If you’re planting a vegetable garden this spring, you might want to consider trying some mustard seeds for a pretty little herb that is so beneficial to eye care. Like its cousins yellow fruits and vegetables, it is full of beta carotene which means lots of vitamin A, a great protector for the eyes.
This is a vitamin that converts to r11-cis retinal, the protein that’s in the rods of the retina, the part of your eye that helps you see in dim light. If it’s mustard greens you like to eat, know that a half cup of cooked greens provides more than half the Vitamin A the body requires in a day.
In the garden growing mustard is quick and easy to grow and is a nice accompaniment for all the vegetables in your harvest.
You can start with either seeds or from seedlings. From seeds, start them outdoors three weeks before the end of frost then every three weeks after that but before the hot summer sun if you want continued harvests.
Plant each seed just under the soil about a half inch apart. After they sprout, thin the seedlings to 3 inches apart.
If you’re planting seedlings, plant them 3 to 5 inches apart beginning three weeks before the last frost. And like the seeds, you can plant every three weeks until summer, then pick it up in mid-summer for a fall harvest as well.
The plants don’t need much care, just plenty of sun or partial shade and you’ll see them grow quickly. No need for any special fertilizer, they like any garden soil, and need to be watered once a week or so if there isn’t much rain. And keep out the weeds! Mustard doesn’t need the competition.
Harvesting the greens while they’re still young and tender, since the older leaves get tough and more bitter. You can either pick individual leaves and leave the plant to grow more, or cut the entire plant harvest all the leaves at once.
You can boil the leaves and serve as a vegetable, put the flowers and seed pods in salads, or grind the seeds for mustard, the second most popular spice in the USA. (Pepper is the first.)
Besides being so great for the eyes, mustard is considered to be beneficial in lowering the risk of some forms of cancer, something that is still being studied. On the negative side, it’s not the herb to choose if you like a bland diet.

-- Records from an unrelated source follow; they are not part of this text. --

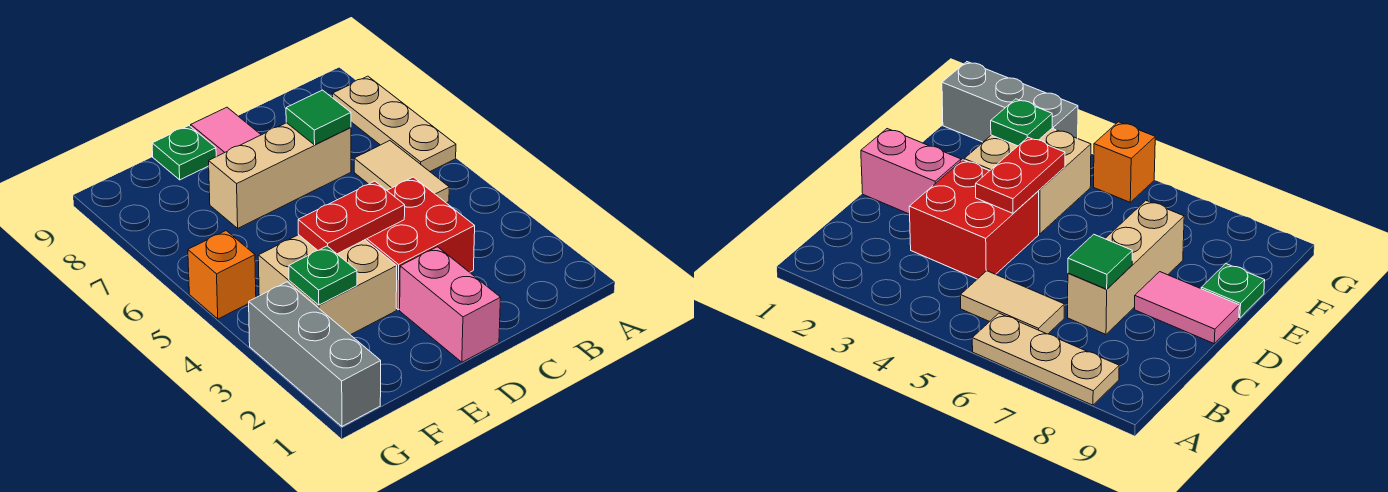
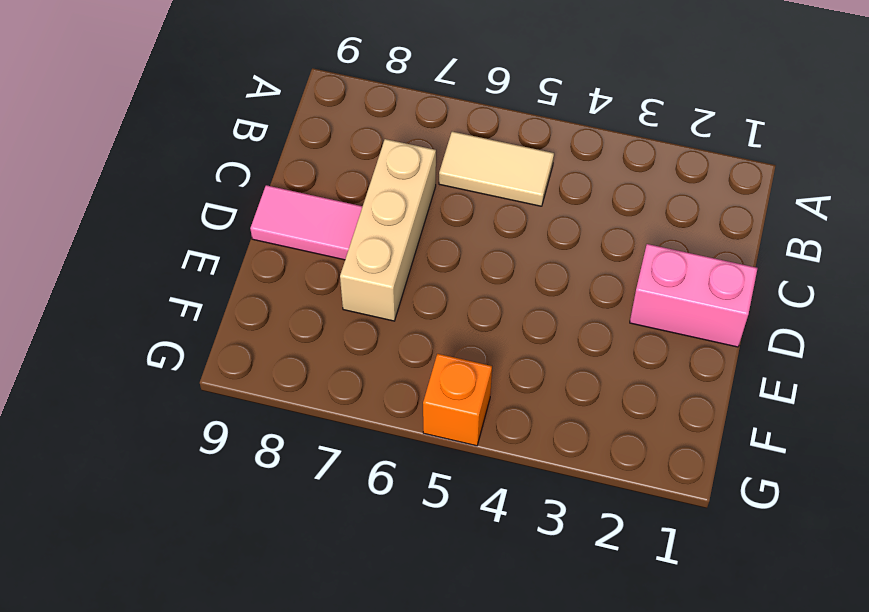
none -> tan plate A6:A8 level 1
none -> red brick C3:D4 level 1
none -> tan brick E3:F4 level 1

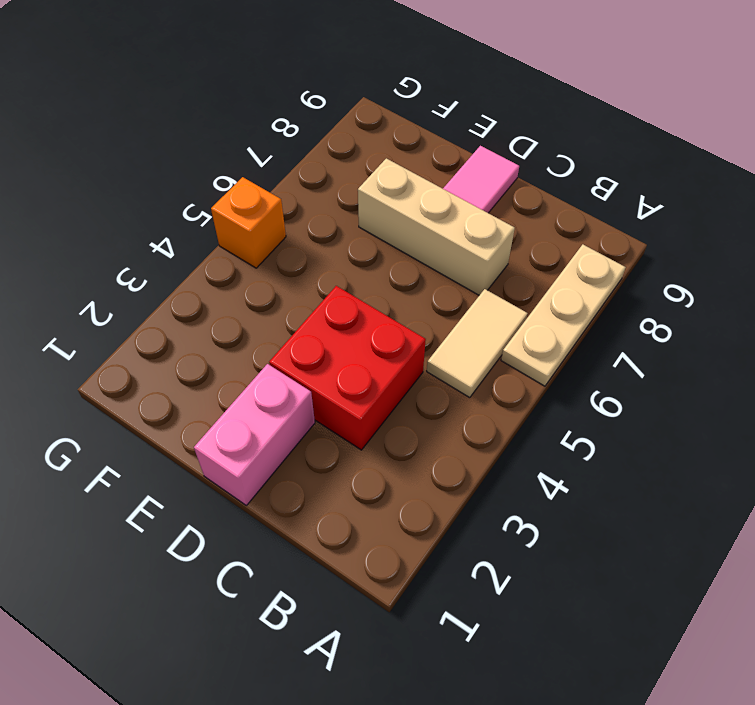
none -> tan brick E3:F4 level 1
none -> green plate E9 level 1
none -> grey brick G1:G3 level 1

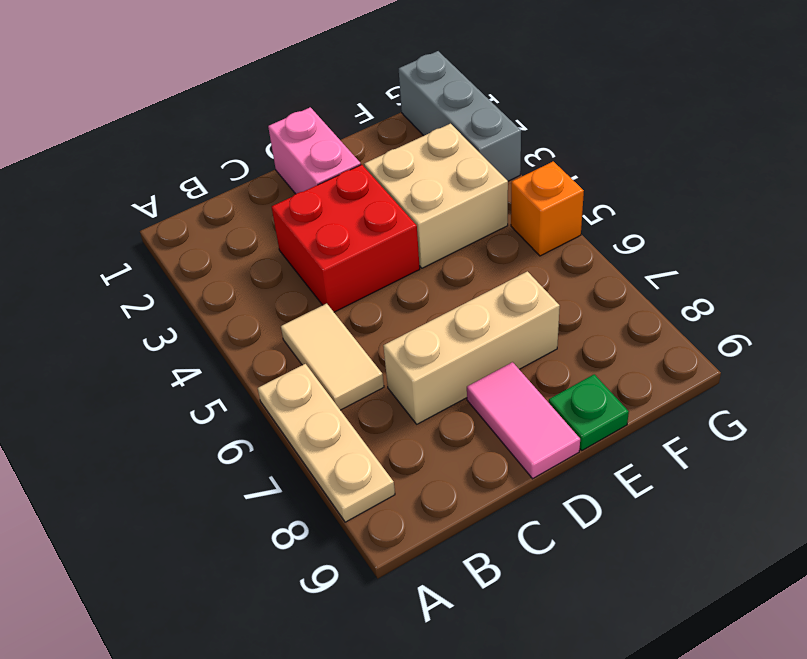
none -> green tile C7 level 2
none -> red plate D4:E4 level 2
none -> green plate F3 level 2

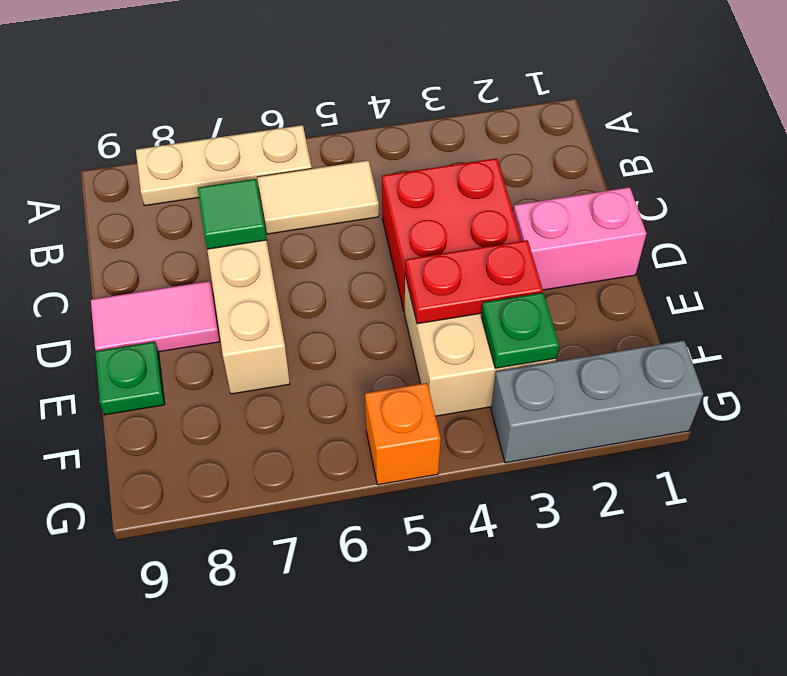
red plate E3:E4 level 2 -> red plate D4:E4 level 2

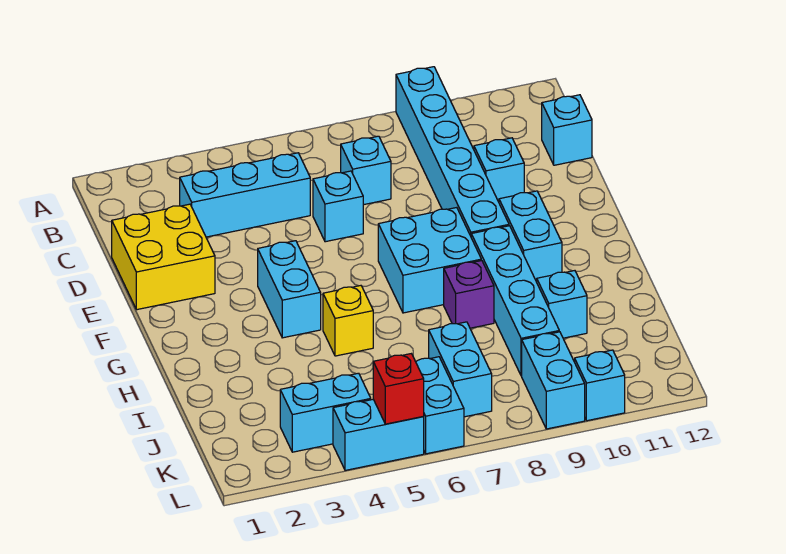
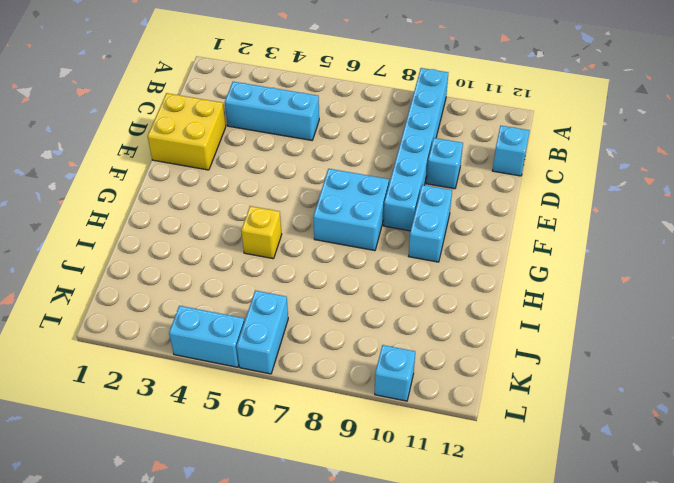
none -> cyan brick C7 level 1
none -> cyan brick D6 level 1
none -> cyan brick F4:G4 level 1

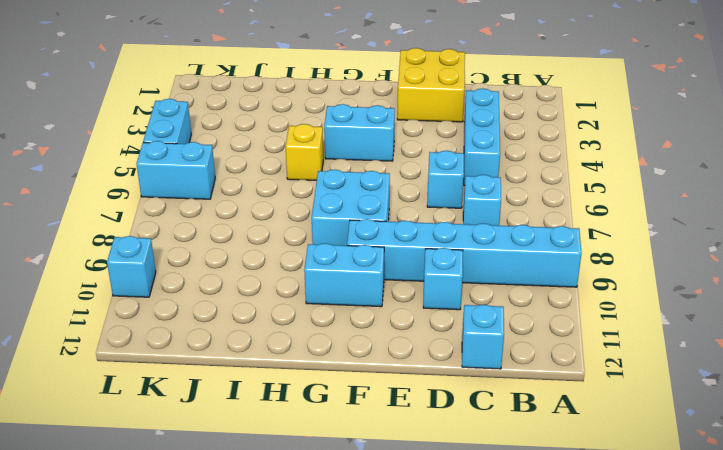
none -> cyan brick G9:J9 level 1
none -> purple brick H8 level 1
none -> cyan brick I10 level 1

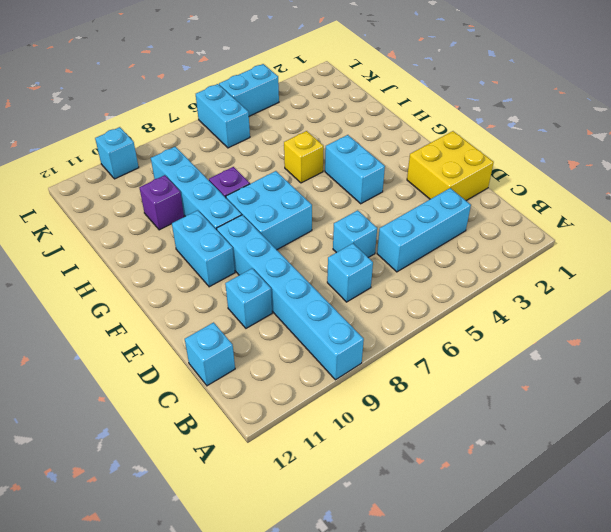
purple brick I10 level 1 -> cyan brick I10 level 1
none -> cyan brick J7:K7 level 1
none -> cyan brick K3:K4 level 1
none -> cyan brick K9:L9 level 1

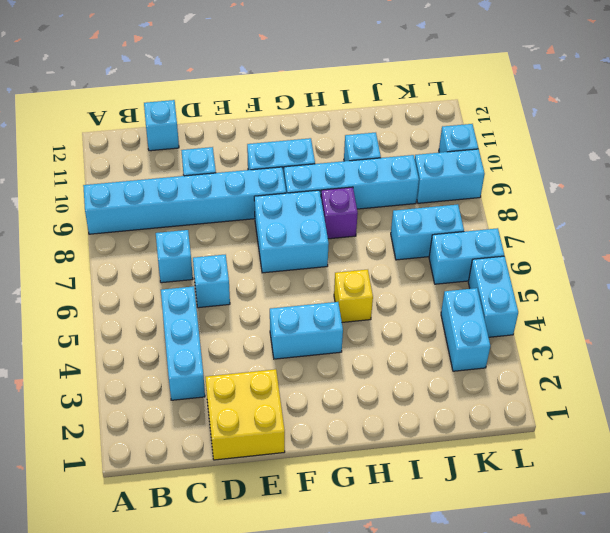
none -> red brick L5 level 2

Here’s an old Southern recipe for cooked mustard greens, which is, like kale and celery, terrific miced with bacon and onion
Greens and Bacon
2 bunches mustard greens
2 1/2 cups water, divided
4 strips bacon diced,
1 onion, chopped
Pepper and salt if desired, or add
1 teaspoon sugar or a dash of red pepper flakes.
Wash the greens to ensure all grit is gone. Discard the thick pieces and coarsely chop the rest.
Bring 1 Cup water to a boil in a stockpot, add the greens in handfuls, giving each handful a chance to wilt before adding the next.
Cover pot, reduce heat to low and simmer about 15 minutes, until tender. Drain in a colander and get out all the excess moisture.
Add bacon to the pot and fry until crisp, then transfer to a paper towel to drain.
Add copped onion to the bacon drippings and sauté until lightly brown. Put the bacon back in and stir.
Add the cooked greens and the remaining 1 1/2 cups water,
Salt (if you must) and pepper, perhaps the sugar if desired or pepper flakes. Cover and cook on a medium heat about 30 minutes until tender.
Enjoy! And help your eyes!
As far as its place in history, mustard seeds have been found in Stone Age settlements and are mentioned in the Bible. In the New Testament it has been used as a symbol of faith…. “The Lord said, “If you had faith the size of a mustard seed, you could say to this mulberry tree, ‘Be uprooted and be planted in the sea’; and it would obey you.
It has been used as a spice from the earliest recorded times, and was used by Hippocrates and ancient physicians in medicine. Today, it is the most sold of all herbs around the world.